収録は、北朝鮮から韓国に逃れた脱北者が運営し北朝鮮に向けて毎日放送されている短波ラジオ「自由北朝鮮放送」の代表が来日したのに合わせて、都内で行われました。

このうち、1977年、中学1年生の時に拉致された横田めぐみさんの弟で、拉致被害者の家族会代表の横田拓也さんは「めぐみちゃん、体を壊さず元気に暮らしていますか。とても長い間、北朝鮮で自由のない時間を強いてしまい申し訳ありません。私たちは、めぐみちゃんやほかの拉致被害者を全員取り戻すまで絶対に諦めません」と呼びかけました。

また、双子の弟の哲也さんは両親のことに触れ、「おやじは3年前に天国に召されたけど、毎日、めぐみちゃんを救出することを考えていました。母は87歳になり転ぶことが増えてきたけど元気にしています。

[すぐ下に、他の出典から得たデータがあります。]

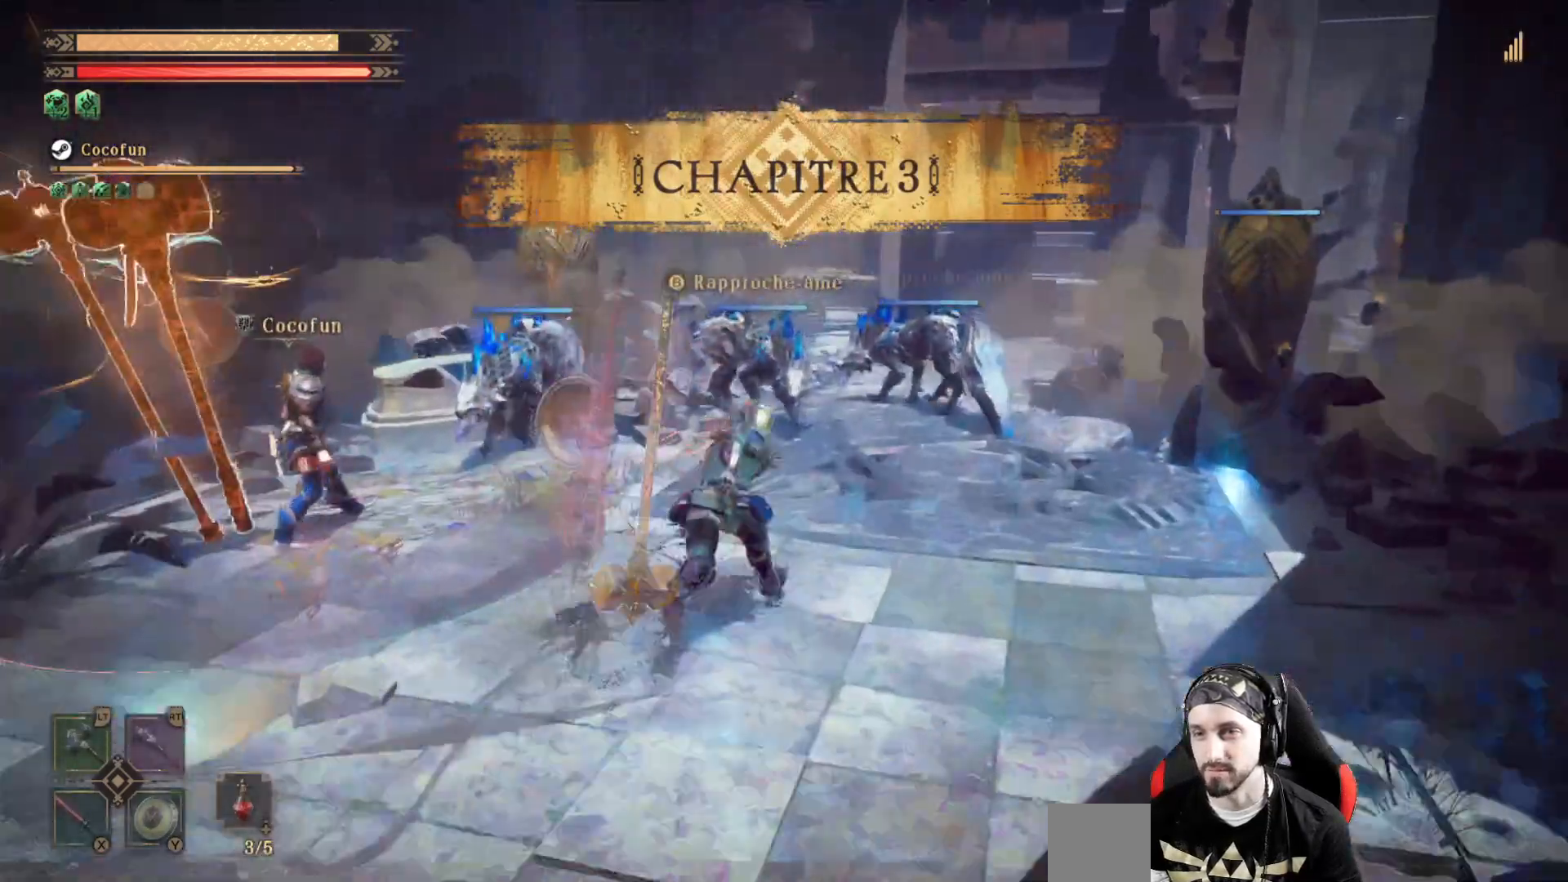
{"dt_ms": 500, "buttons": [], "left_stick": "up", "right_stick": "center", "events": [[33, "L2", "down"], [167, "L2", "up"], [267, "X", "down"], [267, "left_stick", "up"], [333, "X", "up"], [400, "X", "down"], [500, "X", "up"]]}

必ず助け出すので、母と再会することを諦めずとにかく健康でいてください」と語りかけました。

拉致問題をめぐっては、被害者の帰国を待つ家族の高齢化が進んでいて、岸田総理大臣は先月、日朝首脳会談を早期に実現させるため、みずからが直轄するハイレベル協議を始めたいという考えを示しています。

収録のあと、横田拓也さんは「政府は被害者全員を取り戻すまでしっかりした外交を行い、日朝首脳会談を実現させてほしい。キム・ジョンウン(金正恩)総書記がすべての被害者を帰す決断をすることを願っています」と話しました。